In a moment, though, the conversation had fallen from political debate and landed on the woodpile. Mr. Taylor was telling me about the virtues of the two-man crosscut saw and how it was important not to have a fool on the other end. Listening to him, a new and personal definition of entente came to me.

"It is proper work," Mr. Taylor said, "but I like it. If the set is right and no one is riding the other end, you can cut from early morning until sunset. Time out for dinner, of course. I like a woodstove, too. You can back up to it and warm both sides. With a furnace, you come in the house and just wait around until you thaw out . . ."

I thanked Mr. Taylor for his vote and went down the road to find Mr. Ballard. Mr. Ballard was on his front porch, musing over the absence of clover fields in the neighborhood.

"I used to ride down Hackney Road and there was a lovely field of clover growing. It was the only piece around. I like to see the wheat and clover growing. Most of these boys grow corn only and for a good part of the year the ground is lying there, rough. It depresses me. Then that fellow over in Hackney plowed up his clover and he went to corn, too . . ."

I managed to maneuver Mr. Ballard out of the cornfields and into the international pastures of treaty making, secretly hoping I'd get at least one dissenting opinion, but I didn't. "Russia won't sign that treaty unless she has the edge," Mr. Ballard said. "President Carter wants it because it's a feather in his bonnet and I'm afraid we'll settle for too little. And how do we know what's going on, really? Even if we read every paper in the world. We only know what we're told. I don't know what the answer is, but I hate to see a country's wealth spent on the military. Why do they keep exploding those bombs? Don't they know they blow up by now?"

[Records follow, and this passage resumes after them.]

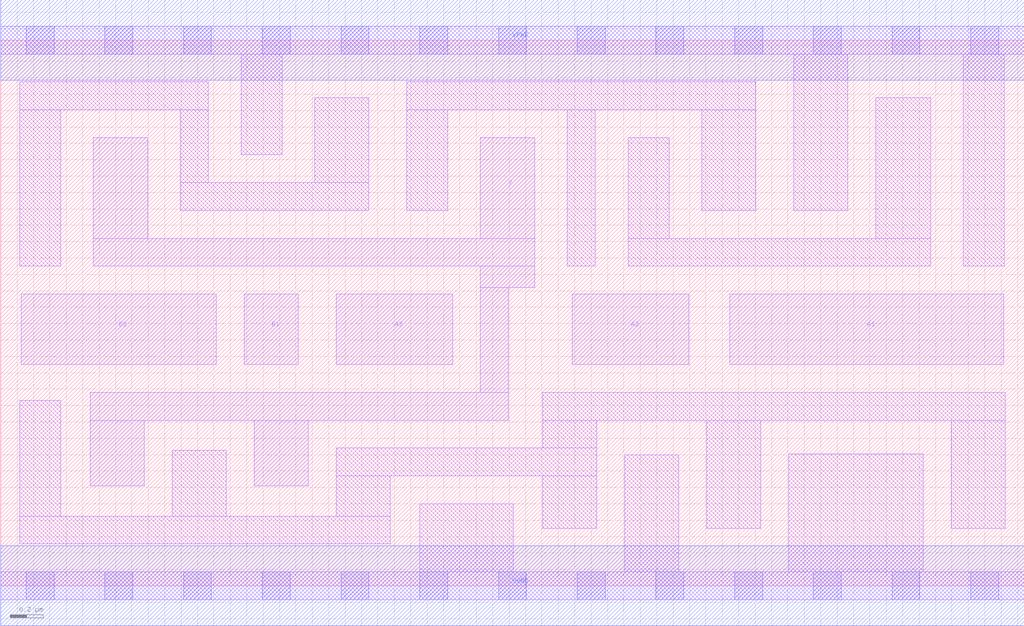
<source format=lef>
# Copyright 2020 The SkyWater PDK Authors
#
# Licensed under the Apache License, Version 2.0 (the "License");
# you may not use this file except in compliance with the License.
# You may obtain a copy of the License at
#
#     https://www.apache.org/licenses/LICENSE-2.0
#
# Unless required by applicable law or agreed to in writing, software
# distributed under the License is distributed on an "AS IS" BASIS,
# WITHOUT WARRANTIES OR CONDITIONS OF ANY KIND, either express or implied.
# See the License for the specific language governing permissions and
# limitations under the License.
#
# SPDX-License-Identifier: Apache-2.0

VERSION 5.5 ;
NAMESCASESENSITIVE ON ;
BUSBITCHARS "[]" ;
DIVIDERCHAR "/" ;
MACRO sky130_fd_sc_ls__o32ai_2
  CLASS CORE ;
  SOURCE USER ;
  ORIGIN  0.000000  0.000000 ;
  SIZE  6.240000 BY  3.330000 ;
  SYMMETRY X Y ;
  SITE unit ;
  PIN A1
    ANTENNAGATEAREA  0.558000 ;
    DIRECTION INPUT ;
    USE SIGNAL ;
    PORT
      LAYER li1 ;
        RECT 4.445000 1.350000 6.115000 1.780000 ;
    END
  END A1
  PIN A2
    ANTENNAGATEAREA  0.558000 ;
    DIRECTION INPUT ;
    USE SIGNAL ;
    PORT
      LAYER li1 ;
        RECT 3.485000 1.350000 4.195000 1.780000 ;
    END
  END A2
  PIN A3
    ANTENNAGATEAREA  0.558000 ;
    DIRECTION INPUT ;
    USE SIGNAL ;
    PORT
      LAYER li1 ;
        RECT 2.045000 1.350000 2.755000 1.780000 ;
    END
  END A3
  PIN B1
    ANTENNAGATEAREA  0.558000 ;
    DIRECTION INPUT ;
    USE SIGNAL ;
    PORT
      LAYER li1 ;
        RECT 1.485000 1.350000 1.815000 1.780000 ;
    END
  END B1
  PIN B2
    ANTENNAGATEAREA  0.558000 ;
    DIRECTION INPUT ;
    USE SIGNAL ;
    PORT
      LAYER li1 ;
        RECT 0.125000 1.350000 1.315000 1.780000 ;
    END
  END B2
  PIN Y
    ANTENNADIFFAREA  1.138200 ;
    DIRECTION OUTPUT ;
    USE SIGNAL ;
    PORT
      LAYER li1 ;
        RECT 0.545000 0.610000 0.875000 1.010000 ;
        RECT 0.545000 1.010000 3.095000 1.180000 ;
        RECT 0.565000 1.950000 3.255000 2.120000 ;
        RECT 0.565000 2.120000 0.895000 2.735000 ;
        RECT 1.545000 0.610000 1.875000 1.010000 ;
        RECT 2.925000 1.180000 3.095000 1.820000 ;
        RECT 2.925000 1.820000 3.255000 1.950000 ;
        RECT 2.925000 2.120000 3.255000 2.735000 ;
    END
  END Y
  PIN VGND
    DIRECTION INOUT ;
    SHAPE ABUTMENT ;
    USE GROUND ;
    PORT
      LAYER met1 ;
        RECT 0.000000 -0.245000 6.240000 0.245000 ;
    END
  END VGND
  PIN VNB
    DIRECTION INOUT ;
    USE GROUND ;
    PORT
    END
  END VNB
  PIN VPB
    DIRECTION INOUT ;
    USE POWER ;
    PORT
    END
  END VPB
  PIN VPWR
    DIRECTION INOUT ;
    SHAPE ABUTMENT ;
    USE POWER ;
    PORT
      LAYER met1 ;
        RECT 0.000000 3.085000 6.240000 3.575000 ;
    END
  END VPWR
  OBS
    LAYER li1 ;
      RECT 0.000000 -0.085000 6.240000 0.085000 ;
      RECT 0.000000  3.245000 6.240000 3.415000 ;
      RECT 0.115000  0.255000 2.375000 0.425000 ;
      RECT 0.115000  0.425000 0.365000 1.130000 ;
      RECT 0.115000  1.950000 0.365000 2.905000 ;
      RECT 0.115000  2.905000 1.265000 3.075000 ;
      RECT 1.045000  0.425000 1.375000 0.825000 ;
      RECT 1.095000  2.290000 2.245000 2.460000 ;
      RECT 1.095000  2.460000 1.265000 2.905000 ;
      RECT 1.465000  2.630000 1.715000 3.245000 ;
      RECT 1.915000  2.460000 2.245000 2.980000 ;
      RECT 2.045000  0.425000 2.375000 0.670000 ;
      RECT 2.045000  0.670000 3.635000 0.840000 ;
      RECT 2.475000  2.290000 2.725000 2.905000 ;
      RECT 2.475000  2.905000 4.605000 3.075000 ;
      RECT 2.555000  0.085000 3.125000 0.500000 ;
      RECT 3.305000  0.350000 3.635000 0.670000 ;
      RECT 3.305000  0.840000 3.635000 1.010000 ;
      RECT 3.305000  1.010000 6.125000 1.180000 ;
      RECT 3.455000  1.950000 3.625000 2.905000 ;
      RECT 3.805000  0.085000 4.135000 0.800000 ;
      RECT 3.825000  1.950000 5.670000 2.120000 ;
      RECT 3.825000  2.120000 4.075000 2.735000 ;
      RECT 4.275000  2.290000 4.605000 2.905000 ;
      RECT 4.305000  0.350000 4.635000 1.010000 ;
      RECT 4.805000  0.085000 5.625000 0.805000 ;
      RECT 4.835000  2.290000 5.165000 3.245000 ;
      RECT 5.335000  2.120000 5.670000 2.980000 ;
      RECT 5.795000  0.350000 6.125000 1.010000 ;
      RECT 5.870000  1.950000 6.120000 3.245000 ;
    LAYER mcon ;
      RECT 0.155000 -0.085000 0.325000 0.085000 ;
      RECT 0.155000  3.245000 0.325000 3.415000 ;
      RECT 0.635000 -0.085000 0.805000 0.085000 ;
      RECT 0.635000  3.245000 0.805000 3.415000 ;
      RECT 1.115000 -0.085000 1.285000 0.085000 ;
      RECT 1.115000  3.245000 1.285000 3.415000 ;
      RECT 1.595000 -0.085000 1.765000 0.085000 ;
      RECT 1.595000  3.245000 1.765000 3.415000 ;
      RECT 2.075000 -0.085000 2.245000 0.085000 ;
      RECT 2.075000  3.245000 2.245000 3.415000 ;
      RECT 2.555000 -0.085000 2.725000 0.085000 ;
      RECT 2.555000  3.245000 2.725000 3.415000 ;
      RECT 3.035000 -0.085000 3.205000 0.085000 ;
      RECT 3.035000  3.245000 3.205000 3.415000 ;
      RECT 3.515000 -0.085000 3.685000 0.085000 ;
      RECT 3.515000  3.245000 3.685000 3.415000 ;
      RECT 3.995000 -0.085000 4.165000 0.085000 ;
      RECT 3.995000  3.245000 4.165000 3.415000 ;
      RECT 4.475000 -0.085000 4.645000 0.085000 ;
      RECT 4.475000  3.245000 4.645000 3.415000 ;
      RECT 4.955000 -0.085000 5.125000 0.085000 ;
      RECT 4.955000  3.245000 5.125000 3.415000 ;
      RECT 5.435000 -0.085000 5.605000 0.085000 ;
      RECT 5.435000  3.245000 5.605000 3.415000 ;
      RECT 5.915000 -0.085000 6.085000 0.085000 ;
      RECT 5.915000  3.245000 6.085000 3.415000 ;
  END
END sky130_fd_sc_ls__o32ai_2
END LIBRARY

</source>
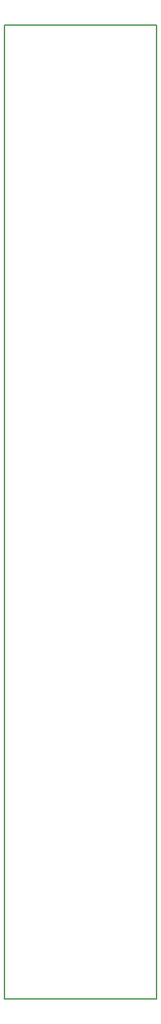
<source format=gbo>
G04 MADE WITH FRITZING*
G04 WWW.FRITZING.ORG*
G04 DOUBLE SIDED*
G04 HOLES PLATED*
G04 CONTOUR ON CENTER OF CONTOUR VECTOR*
%ASAXBY*%
%FSLAX23Y23*%
%MOIN*%
%OFA0B0*%
%SFA1.0B1.0*%
%ADD10R,0.799213X5.059060X0.783213X5.043060*%
%ADD11C,0.008000*%
%LNSILK0*%
G90*
G70*
G54D11*
X4Y5055D02*
X795Y5055D01*
X795Y4D01*
X4Y4D01*
X4Y5055D01*
D02*
G04 End of Silk0*
M02*
</source>
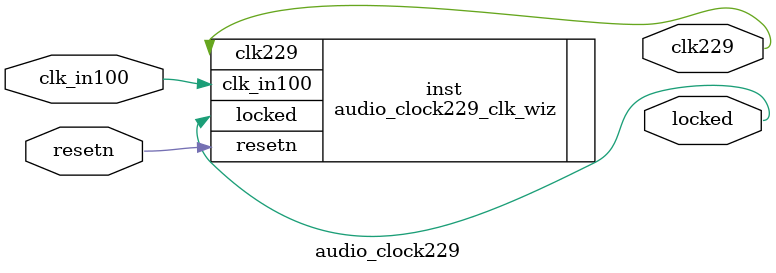
<source format=v>


`timescale 1ps/1ps

(* CORE_GENERATION_INFO = "audio_clock229,clk_wiz_v6_0_5_0_0,{component_name=audio_clock229,use_phase_alignment=true,use_min_o_jitter=false,use_max_i_jitter=false,use_dyn_phase_shift=false,use_inclk_switchover=false,use_dyn_reconfig=false,enable_axi=0,feedback_source=FDBK_AUTO,PRIMITIVE=MMCM,num_out_clk=1,clkin1_period=10.000,clkin2_period=10.000,use_power_down=false,use_reset=true,use_locked=true,use_inclk_stopped=false,feedback_type=SINGLE,CLOCK_MGR_TYPE=NA,manual_override=false}" *)

module audio_clock229 
 (
  // Clock out ports
  output        clk229,
  // Status and control signals
  input         resetn,
  output        locked,
 // Clock in ports
  input         clk_in100
 );

  audio_clock229_clk_wiz inst
  (
  // Clock out ports  
  .clk229(clk229),
  // Status and control signals               
  .resetn(resetn), 
  .locked(locked),
 // Clock in ports
  .clk_in100(clk_in100)
  );

endmodule

</source>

Mr. Ballard and I stood on the porch for a few minutes and speculated upon the whereabouts of a clover field. "I don't know where any clover fields are," he said. "I know where I can drive to a creek bottom and see bluegrass. That's the best I can do . . ."

Driving home, I reflected upon the gravity of the day's canvass: Chester Township had just voted down the SALT treaty. I wondered what the repercussions would be when the news reached Washington. Pondering the consequences, I split firewood for an hour before dinner and, heading for the house in the growing dark, I cast the lone affirmative vote.

I am as untrusting in the larger events as any of my neighbors, but I'm also for the notion of the covenant, in all its varied and improbable forms. The SALT treaty is one more convenant and I do not know if it might hold up in the whimsical court of world affairs.

Perhaps such a treaty is nothing more than the simple recognition that we all -- Russian and American alike -- inhabit the same fragile, still lovely country.